• **Work to complete**:
1. In the buy & hold text, rewrite the paragraph beginning "Asset allocation is the percentage" as a bulleted list that keeps its main facts.
2. According to the buy & hold text, what kind of average is the Dow Jones Industrial Average, and how many companies does it include?
3. Extend the buy & hold text with a few more paragraphs, starting after its last sentence.

--- Begin Selection ---

Buy & Hold
The buy & hold investing strategy is a passive approach in which investors purchase securities and hold them for the long-term, regardless of market volatility. A buy & hold portfolio of low-cost total market index funds coupled with dollar cost averaging is a strategy that is hard to beat. For most investors who simply want to earn stock market returns and not worry about the details, this is a good strategy to use.
Before investing, investors need to assess their risk tolerance. Investors can do so by taking this investor questionnaire to determine their recommended target asset allocation.
Asset allocation is the percentage of stocks, bonds and cash that you hold in your portfolio. Your asset allocation impacts the volatility / risk of your portfolio. The most critical decision you can make that affects the outcome of your investment strategy is defining your target asset allocation. A 100% stock portfolio usually provides the highest returns over time; however, it comes at the expense of high short-term price volatility and has the possibility of significant losses. A 100% cash portfolio typically provides the highest safety for your money in exchange for the lowest returns over time. A mixture of stocks, bonds and cash usually reduces volatility and provides investors the capability of rebalancing when your portfolio's actual asset allocation deviates from your target asset allocation. A 60% stock / 40% bond portfolio is a very popular asset allocation for getting decent returns with lower volatility / risk.
There are thousands of investment choices available to investors, from individual stocks / bonds to mutual funds / ETFs (Exchange Traded Funds), real estate, commodities, derivative securities, and more. This list of choices is overwhelming, and new investors can be consumed with "analysis paralysis" trying to decide the best investment for themselves. Fortunately, there are low-cost total market index funds available that allow investors to earn the market return with minimal expenses. These funds provide a convenient way for investors to participate in the market without the need for in-depth analysis or the complexities of selecting individual securities.
When you watch the news, you'll often hear the words "the stock market was up or down today" usually followed by quotes of the S&P 500, Dow Jones Industrial Average or NASDAQ Composite Index. The S&P 500 Index is a collection of the 500 most valuable public companies traded on U.S. stock exchanges. The S&P 500 Index has been collecting data since 1957, and financial academic researchers have reconstructed historical data going back to the 1870s. The Dow Jones Industrial Average is a price-weighted average of 30 prominent companies representing various sectors of the US stock market. The NASDAQ Composite Index includes most companies listed on the NASDAQ stock exchange. The list of companies in the S&P 500 and the Dow are adjusted periodically by committee as individual companies are added and removed from each respective index. These three stock market indices are among the most closely monitored in the United States.

--- End Selection ---
--- Begin Stored data ---

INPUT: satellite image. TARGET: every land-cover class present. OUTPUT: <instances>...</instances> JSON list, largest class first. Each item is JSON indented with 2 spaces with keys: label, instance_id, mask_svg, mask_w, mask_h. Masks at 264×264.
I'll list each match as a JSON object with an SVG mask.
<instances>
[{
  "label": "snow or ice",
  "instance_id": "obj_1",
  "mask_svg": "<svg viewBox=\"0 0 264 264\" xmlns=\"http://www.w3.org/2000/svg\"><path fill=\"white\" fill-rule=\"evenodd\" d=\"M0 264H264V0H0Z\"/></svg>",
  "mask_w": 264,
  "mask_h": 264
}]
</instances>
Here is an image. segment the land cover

--- End Stored data ---
--- Begin Stored data ---

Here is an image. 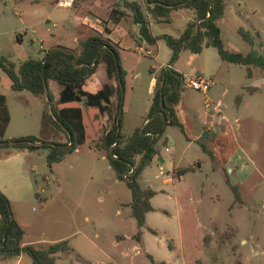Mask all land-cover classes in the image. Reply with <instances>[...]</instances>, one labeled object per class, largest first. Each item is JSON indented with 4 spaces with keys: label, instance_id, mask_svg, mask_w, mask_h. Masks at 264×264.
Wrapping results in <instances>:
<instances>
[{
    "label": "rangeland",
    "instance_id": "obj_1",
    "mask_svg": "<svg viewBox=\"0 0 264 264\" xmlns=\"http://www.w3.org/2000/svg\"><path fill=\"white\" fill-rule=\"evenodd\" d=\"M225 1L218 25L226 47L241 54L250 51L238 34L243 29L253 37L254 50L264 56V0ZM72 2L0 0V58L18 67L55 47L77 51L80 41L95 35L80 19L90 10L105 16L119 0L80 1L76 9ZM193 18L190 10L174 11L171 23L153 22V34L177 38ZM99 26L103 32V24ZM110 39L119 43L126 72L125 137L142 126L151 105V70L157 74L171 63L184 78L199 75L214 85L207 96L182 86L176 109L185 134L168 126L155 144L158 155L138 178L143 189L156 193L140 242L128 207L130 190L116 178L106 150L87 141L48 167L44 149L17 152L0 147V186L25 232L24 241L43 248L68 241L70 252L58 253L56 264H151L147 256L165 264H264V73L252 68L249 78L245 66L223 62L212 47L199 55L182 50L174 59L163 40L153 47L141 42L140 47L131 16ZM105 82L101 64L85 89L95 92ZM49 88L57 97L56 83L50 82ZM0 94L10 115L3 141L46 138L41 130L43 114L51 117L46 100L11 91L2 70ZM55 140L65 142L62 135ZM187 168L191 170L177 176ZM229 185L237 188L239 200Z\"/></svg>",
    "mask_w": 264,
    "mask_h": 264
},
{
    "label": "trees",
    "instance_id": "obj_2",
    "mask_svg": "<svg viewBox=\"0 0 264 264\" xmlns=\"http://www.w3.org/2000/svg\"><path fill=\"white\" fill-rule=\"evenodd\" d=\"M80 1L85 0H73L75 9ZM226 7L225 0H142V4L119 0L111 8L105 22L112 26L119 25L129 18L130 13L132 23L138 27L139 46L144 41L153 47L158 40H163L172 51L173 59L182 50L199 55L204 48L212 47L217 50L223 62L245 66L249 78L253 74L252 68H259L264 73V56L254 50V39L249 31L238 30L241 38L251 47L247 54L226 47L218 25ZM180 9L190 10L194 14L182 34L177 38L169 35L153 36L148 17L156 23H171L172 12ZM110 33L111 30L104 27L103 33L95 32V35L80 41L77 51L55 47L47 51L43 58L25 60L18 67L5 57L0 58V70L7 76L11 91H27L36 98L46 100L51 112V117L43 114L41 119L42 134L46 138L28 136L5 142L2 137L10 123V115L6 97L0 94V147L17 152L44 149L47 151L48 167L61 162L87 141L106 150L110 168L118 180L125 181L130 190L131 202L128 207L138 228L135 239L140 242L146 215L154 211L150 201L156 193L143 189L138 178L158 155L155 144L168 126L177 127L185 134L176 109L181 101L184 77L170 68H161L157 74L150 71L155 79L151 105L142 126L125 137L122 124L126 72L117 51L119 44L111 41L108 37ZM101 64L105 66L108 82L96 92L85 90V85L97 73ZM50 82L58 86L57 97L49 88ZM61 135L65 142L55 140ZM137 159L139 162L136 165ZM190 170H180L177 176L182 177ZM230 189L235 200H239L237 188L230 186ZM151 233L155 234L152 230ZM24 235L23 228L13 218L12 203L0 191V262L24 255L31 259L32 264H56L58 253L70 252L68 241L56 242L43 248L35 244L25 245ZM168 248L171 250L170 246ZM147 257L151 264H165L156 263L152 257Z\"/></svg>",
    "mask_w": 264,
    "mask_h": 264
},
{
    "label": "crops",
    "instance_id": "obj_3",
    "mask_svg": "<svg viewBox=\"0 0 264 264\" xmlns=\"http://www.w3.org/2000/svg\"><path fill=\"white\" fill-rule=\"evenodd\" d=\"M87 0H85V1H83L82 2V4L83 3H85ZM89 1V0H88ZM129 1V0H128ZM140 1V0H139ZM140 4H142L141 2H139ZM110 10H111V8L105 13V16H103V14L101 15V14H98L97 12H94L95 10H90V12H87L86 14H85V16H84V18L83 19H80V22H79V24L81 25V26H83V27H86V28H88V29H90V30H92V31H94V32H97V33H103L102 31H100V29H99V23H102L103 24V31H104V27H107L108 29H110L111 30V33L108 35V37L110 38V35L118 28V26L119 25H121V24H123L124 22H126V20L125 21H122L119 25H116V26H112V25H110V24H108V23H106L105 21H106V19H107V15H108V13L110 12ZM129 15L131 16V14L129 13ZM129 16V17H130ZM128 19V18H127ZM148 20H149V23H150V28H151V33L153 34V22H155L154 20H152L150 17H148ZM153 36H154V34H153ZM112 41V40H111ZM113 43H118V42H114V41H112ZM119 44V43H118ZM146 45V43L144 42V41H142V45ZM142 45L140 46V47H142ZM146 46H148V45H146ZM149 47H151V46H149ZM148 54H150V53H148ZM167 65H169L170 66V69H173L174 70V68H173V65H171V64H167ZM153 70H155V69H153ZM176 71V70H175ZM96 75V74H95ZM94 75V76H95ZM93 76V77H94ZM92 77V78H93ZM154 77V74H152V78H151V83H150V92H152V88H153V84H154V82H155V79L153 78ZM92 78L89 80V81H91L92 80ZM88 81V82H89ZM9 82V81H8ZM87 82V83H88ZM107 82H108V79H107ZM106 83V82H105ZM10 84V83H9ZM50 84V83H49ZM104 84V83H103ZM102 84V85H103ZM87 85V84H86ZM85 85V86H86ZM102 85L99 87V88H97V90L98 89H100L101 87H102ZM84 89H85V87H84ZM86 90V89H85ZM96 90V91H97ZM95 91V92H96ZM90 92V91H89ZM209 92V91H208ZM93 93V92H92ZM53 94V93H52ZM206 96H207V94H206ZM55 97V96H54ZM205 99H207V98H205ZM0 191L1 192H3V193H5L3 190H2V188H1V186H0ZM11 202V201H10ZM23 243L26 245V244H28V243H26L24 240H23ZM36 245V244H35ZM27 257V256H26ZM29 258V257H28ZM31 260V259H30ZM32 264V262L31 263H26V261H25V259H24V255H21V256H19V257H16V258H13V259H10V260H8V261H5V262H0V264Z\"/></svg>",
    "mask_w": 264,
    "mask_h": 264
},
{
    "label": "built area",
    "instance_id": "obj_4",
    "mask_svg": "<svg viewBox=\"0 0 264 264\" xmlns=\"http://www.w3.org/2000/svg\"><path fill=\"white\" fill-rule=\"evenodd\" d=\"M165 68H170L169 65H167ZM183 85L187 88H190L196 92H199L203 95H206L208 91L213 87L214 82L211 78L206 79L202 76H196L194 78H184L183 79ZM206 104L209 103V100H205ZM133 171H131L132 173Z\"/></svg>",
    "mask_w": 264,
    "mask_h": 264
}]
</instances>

--- End Stored data ---

• **Results for each task**:
1.
- Asset allocation is the percentage of stocks, bonds and cash held in a portfolio, and it affects the portfolio's volatility and risk.
- Defining a target asset allocation is the most critical decision affecting an investment strategy's outcome.
- A 100% stock portfolio usually gives the highest returns over time but brings high short-term volatility and possible significant losses.
- A 100% cash portfolio typically gives the most safety but the lowest returns over time.
- A mix of stocks, bonds and cash usually reduces volatility and lets investors rebalance when the actual allocation drifts from the target.
- A 60% stock / 40% bond split is a very popular allocation for decent returns with lower volatility and risk.

2. It is a price-weighted average of 30 prominent companies.

3.
A stock index is essentially a mathematical calculation derived from the prices of all the individual stocks included in the index, excluding transaction costs. While it's not possible for investors to invest directly in a stock index, mutual funds and ETFs have been created which invest in a statistical sampling of the underlying companies tracked by an index. A well managed index fund closely mirrors the mathematical index if follows.
Some index funds offer very low costs and there are even a handful of zero cost funds that track major indexes. This provides investors with an efficient and cost-effective way to gain exposure to a broad range of stocks without the complexities and transaction costs associated with purchasing individual stocks.
While past performance is no guarantee of future performance, total market indexes have outperformed individual stocks over the long term because individual companies rise and fall over the long term while the overall market endures.
Investors generally seek to receive the highest possible returns from the market; however, it is not possible to predict ahead of time which security will perform the best on any given day. Recent past performance is also not a good indicator of which stocks will outperform on any given day. As a group, market participants have a limited amount of money to invest and in order for one investor to profit $1 another investor has to invest that $1. Companies generate profits and can either distribute a portion of those profits to shareholders via dividends or reinvest profits in the company. Corporate profits are what drive long-term growth in the stock market.
Individual stocks have the potential to provide the highest returns, however this usually comes with the highest risk of daily price volatility. Since the future is unknowable, it is not possible to reliably predict which company investors will flock to causing their share price to increase, or which company investors will flee from causing their share price to decrease. Rather than wasting time trying to pick the winners and the losers, you can simply purchase a low-cost total stock market index fund such as the Vanguard Total Stock Market Index ETF (VTI).
While index funds provide average returns of the overall stock market on a daily basis, these returns are based on the combined return of all the companies in the market index which tends to trend upward over the long term. As individual companies come and go, the market index endures and provides the easiest method to capture the returns of the overall stock market.
Active vs. Passive
Mutual funds were created to mitigate the risk of individual companies failing by investing in multiple companies that meet the investment criteria of the fund. Funds can be actively or passively managed. Active management involves a fund manager deciding which stocks to buy and sell while passive management simply buys all stocks that meet the investment objectives of the index fund. Passive funds have lower expenses than active funds because there is less overhead and lower expenses translates to better returns.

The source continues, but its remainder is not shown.